[Scene geometry reasoning data]
Segment Open

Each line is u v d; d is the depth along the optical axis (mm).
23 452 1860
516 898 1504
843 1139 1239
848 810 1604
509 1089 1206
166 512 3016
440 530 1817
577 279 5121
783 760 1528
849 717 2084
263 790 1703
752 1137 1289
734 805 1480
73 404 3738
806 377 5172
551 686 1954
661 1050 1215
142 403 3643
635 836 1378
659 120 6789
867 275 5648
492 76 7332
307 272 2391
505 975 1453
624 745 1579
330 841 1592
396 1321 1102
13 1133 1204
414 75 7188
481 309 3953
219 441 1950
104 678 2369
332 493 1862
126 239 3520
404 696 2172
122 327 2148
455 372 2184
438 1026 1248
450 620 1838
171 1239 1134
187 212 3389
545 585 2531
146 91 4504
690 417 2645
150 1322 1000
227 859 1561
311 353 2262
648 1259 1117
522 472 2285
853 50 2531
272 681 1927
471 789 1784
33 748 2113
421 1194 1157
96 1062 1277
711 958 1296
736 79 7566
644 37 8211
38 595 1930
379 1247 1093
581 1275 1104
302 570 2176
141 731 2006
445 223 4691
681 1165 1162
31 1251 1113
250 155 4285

Segment Closed

Copy the records above exactly, beginning at the line that contains "509 1089 1206" and stopping after the line that contains "853 50 2531".

→ **Answer box**
509 1089 1206
166 512 3016
440 530 1817
577 279 5121
783 760 1528
849 717 2084
263 790 1703
752 1137 1289
734 805 1480
73 404 3738
806 377 5172
551 686 1954
661 1050 1215
142 403 3643
635 836 1378
659 120 6789
867 275 5648
492 76 7332
307 272 2391
505 975 1453
624 745 1579
330 841 1592
396 1321 1102
13 1133 1204
414 75 7188
481 309 3953
219 441 1950
104 678 2369
332 493 1862
126 239 3520
404 696 2172
122 327 2148
455 372 2184
438 1026 1248
450 620 1838
171 1239 1134
187 212 3389
545 585 2531
146 91 4504
690 417 2645
150 1322 1000
227 859 1561
311 353 2262
648 1259 1117
522 472 2285
853 50 2531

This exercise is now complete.